Troy Polamalu and Kimo von Oelhoffen were teammates who shared the bond of winning a Super Bowl together. They were players who proudly wore the black and gold, players who consider themselves Steelers for life.
But they share another bond, and that bond could soon have them earning an impressive honor.
Polamalu and von Oelhoffen are among the 25 finalists for the Polynesian Football Hall of Fame Class of 2016, an honor bestowed upon those of Polynesian ancestry who have excelled in the game.
Polamalu, the team's No. 1 draft pick in 2003 who is of Samoan ancestry, played 12 seasons for the Steelers before retiring this offseason. He finished his career with 12 sacks, 32 interceptions, 13 forced fumbles and seven fumble recoveries.

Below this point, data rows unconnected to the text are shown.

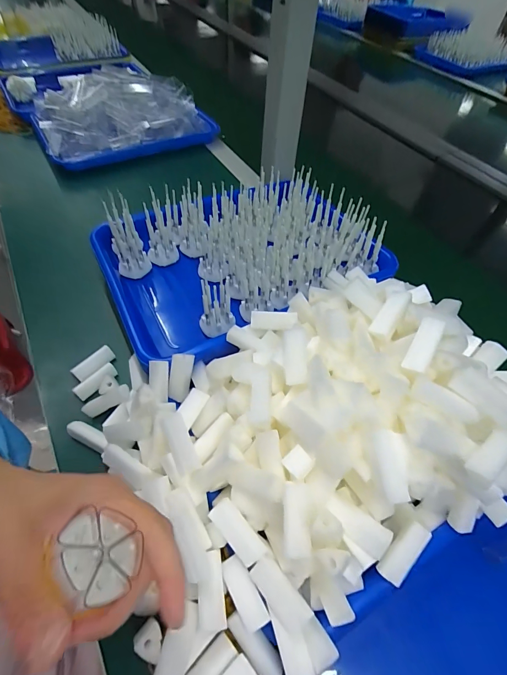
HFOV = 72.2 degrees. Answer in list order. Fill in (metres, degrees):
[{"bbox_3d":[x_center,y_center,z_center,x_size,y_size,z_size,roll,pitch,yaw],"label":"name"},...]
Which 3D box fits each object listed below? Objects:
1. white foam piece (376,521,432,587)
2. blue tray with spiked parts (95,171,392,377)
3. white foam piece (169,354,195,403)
[{"bbox_3d":[0.110,0.157,0.254,0.020,0.009,0.045,39,80,23],"label":"white foam piece"},{"bbox_3d":[-0.021,-0.108,0.441,0.321,0.076,0.250,-25,58,-21],"label":"blue tray with spiked parts"},{"bbox_3d":[-0.071,0.039,0.339,0.018,0.049,0.008,14,15,6],"label":"white foam piece"}]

"Troy is a shining example of a football man in the way he loved the game, the way he respected the game and the way he played the game," said Coach Mike Tomlin when Polamalu retired. "He is a legendary Steeler and a legendary man."
For von Oelhoffen, who is of Hawaiian ancestry, signing with the Steelers as a free agent in 2000 is what he called the best thing that happened in his career. He played five seasons in Pittsburgh, 14 in his NFL career, and was a member of the team's Super Bowl XL team along with Polamalu.
"What makes the Steelers who they are, they love their players while they are playing and when they are finished," said von Oelhoffen a month ago. "That is why I love the Steelers. It's awesome. It's special. It changed my life."
The Class of 2016 will be announced on Oct. 7 and Polynesian Football Hall of Fame Enshrinement Weekend will be held at the Hawai'i Convention Center and at the Polynesian Cultural Center on January 29-30.